▶ [Page excerpt]

━━━━



  8. To what extent have devices designed to reduce the incidence of needlesticks and other percutaneous injuries been adopted in your workplace? Please provide any workplace- or industry-specific data you have available indicating the degree to which devices incorporating safety features have replaced standard devices, with specific information on the types (e.g., needleless IV connector, blunt suture needle) and brand or description of devices used; where such devices are used (i.e., specific locations, procedures, or employee groups); and any historical data indicating the rate at which your workplace has implemented safer medical devices over the years.


  9. On what basis are decisions made in your workplace concerning selection of safer medical devices? OSHA solicits information and comment on design and/or performance criteria being used to select safer medical devices and the basis for using the particular criteria; if and how percutaneous injury data are used in making selection decisions; if and how the opinions of the primary users of needles and other sharps are considered in selection decisions; how costs are considered in the selection process; and any other factors that influence selection decisions.

━━━━

▶ [Provided information]

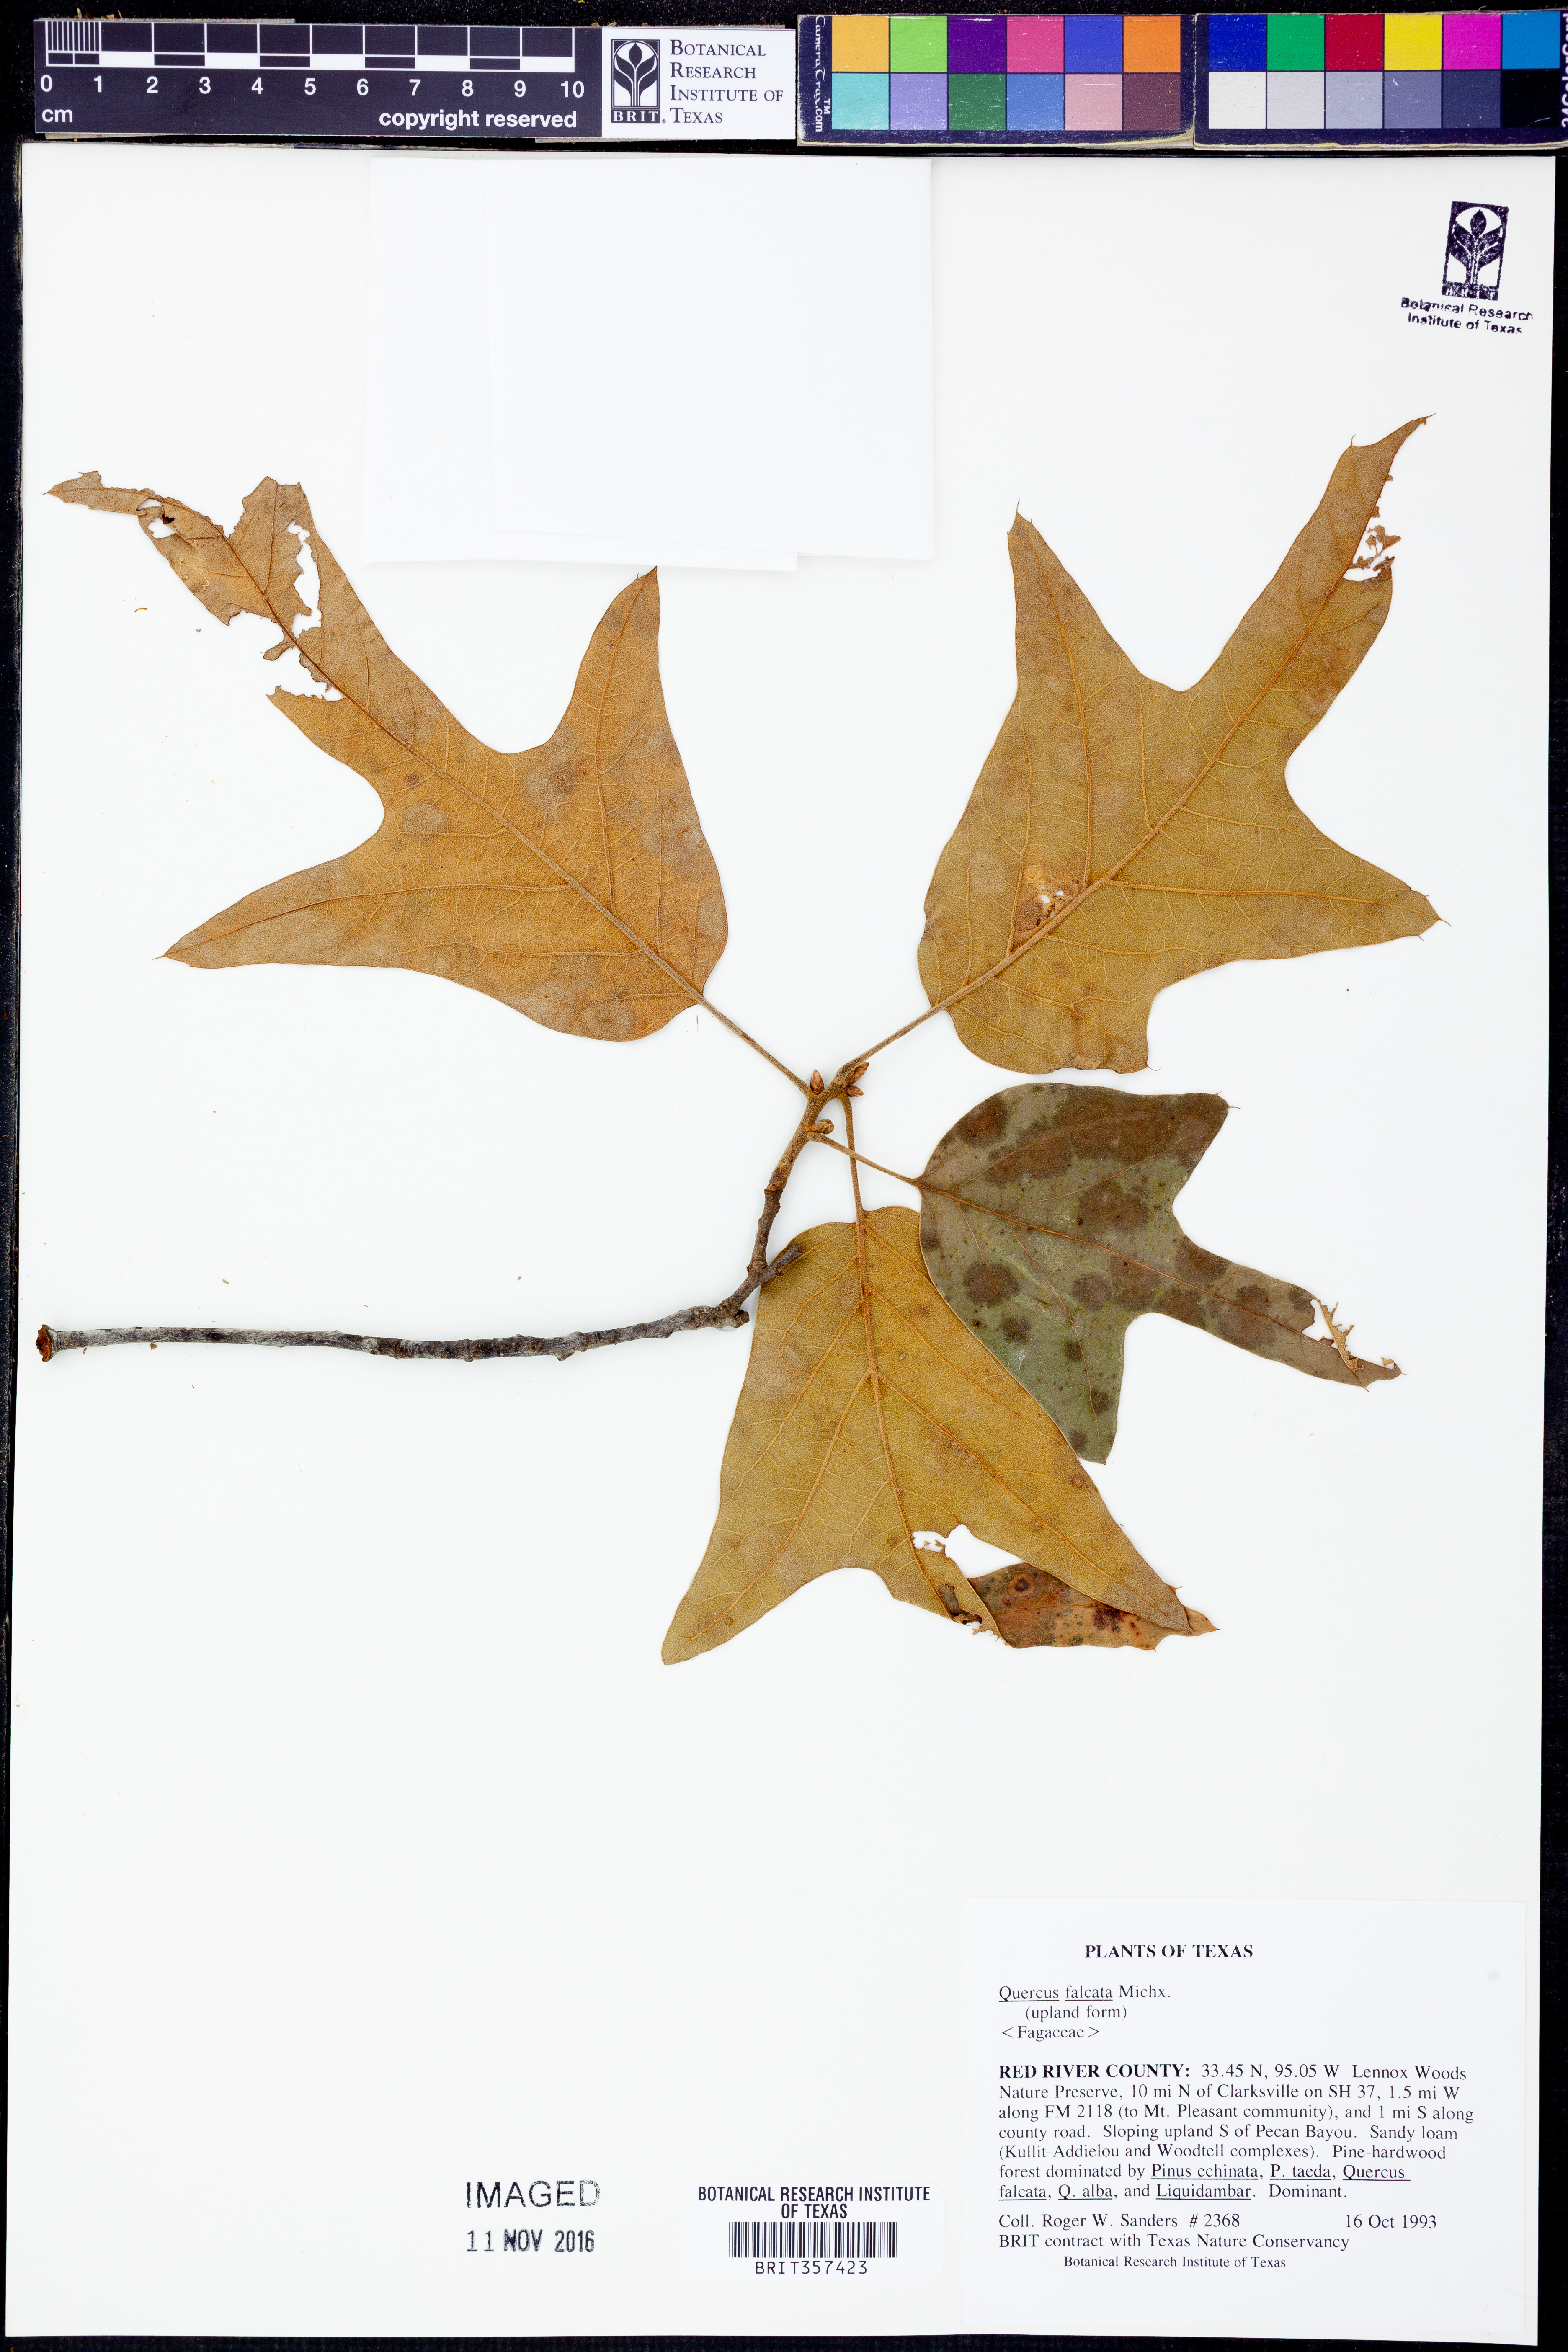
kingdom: Plantae
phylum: Tracheophyta
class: Magnoliopsida
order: Fagales
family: Fagaceae
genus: Quercus
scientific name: Quercus falcata
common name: Southern red oak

━━━━

▶ [Work order 1]
Reproduce the part of the excerpt on safer medical devices starting at "9. On what basis" and ending at "influence selection decisions.".
▶ [Work order 2]
Which two types of safer devices does the excerpt on safer medical devices name as examples?
The records have no connection to the excerpt on safer medical devices.

▶ [Your solution 1]
9. On what basis are decisions made in your workplace concerning selection of safer medical devices? OSHA solicits information and comment on design and/or performance criteria being used to select safer medical devices and the basis for using the particular criteria; if and how percutaneous injury data are used in making selection decisions; if and how the opinions of the primary users of needles and other sharps are considered in selection decisions; how costs are considered in the selection process; and any other factors that influence selection decisions.

▶ [Your solution 2]
A needleless IV connector and a blunt suture needle.